Top o' the Stack.
Thomas Beale writes,
Getting back to the topic of consciousness . . . . I think you will find this Royal Institution lecture by British neuropsychologist Nicholas Humphrey of interest.He provides an outline of subjective phenomenal consciousness and how it could have evolved. One very interesting claim is that sentience could not have arrived prior to the evolution of mammals, since a) their neural transmission speed is much greater than cold-blooded animals and b) mammals are not tied to specific environments since they have inbuilt thermoregulation.I interpret his claims as being a candidate for what Nagel seeks in his monograph Mind and Consciousness (2012) (a naturalistic theory of subjective consciousness) and also as refuting the general position of Dennett, i.e. that consciousness, qualia etc are just an illusion. Personally I think Dennett has failed to understand what he himself is saying when he claims that conscious experience is an 'illusion', as if calling it such makes it unreal.Anyway, I believe you may find this an hour well spent.

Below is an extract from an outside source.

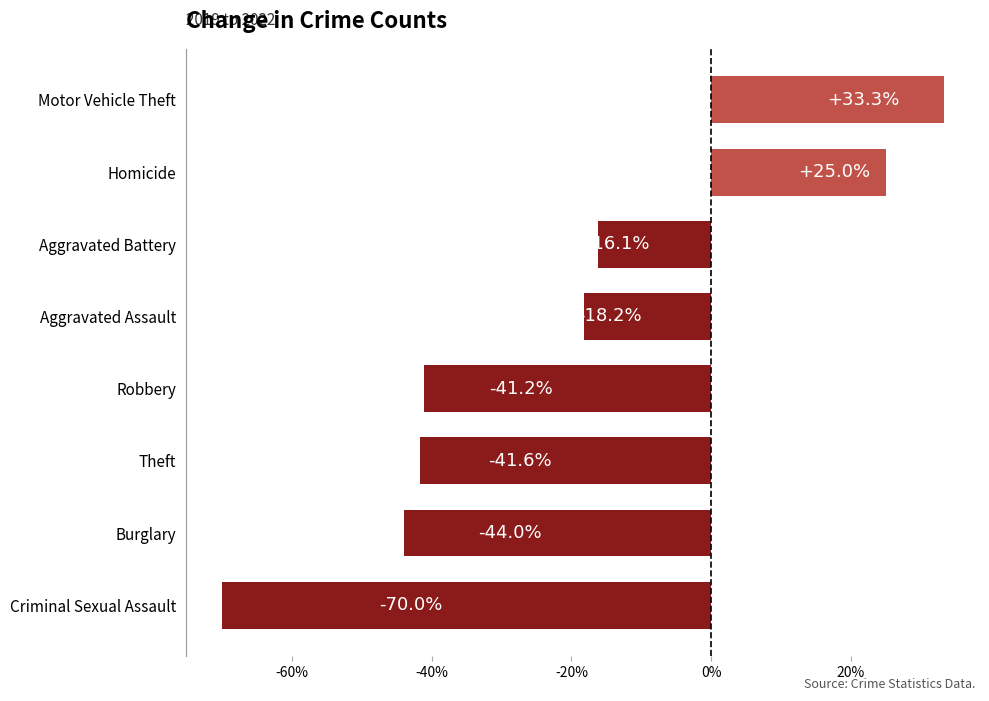

What is the sum of all values?

-172.8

Thanks for the link, Thomas, but I have only so many shovels. Given the bull your man has already spread, in the 2013 piece to which I respond in the Substack entry above, I am not inclined to waste fifty minutes watching a slow-moving video. Is there a transcript? Maybe he has come up with something better this time around. I rather doubt it.
Perhaps you can summarize Humphrey's latest stab at the 'hard problem.' What is his solution? But first tell me what you accept and what you reject in my Substack article.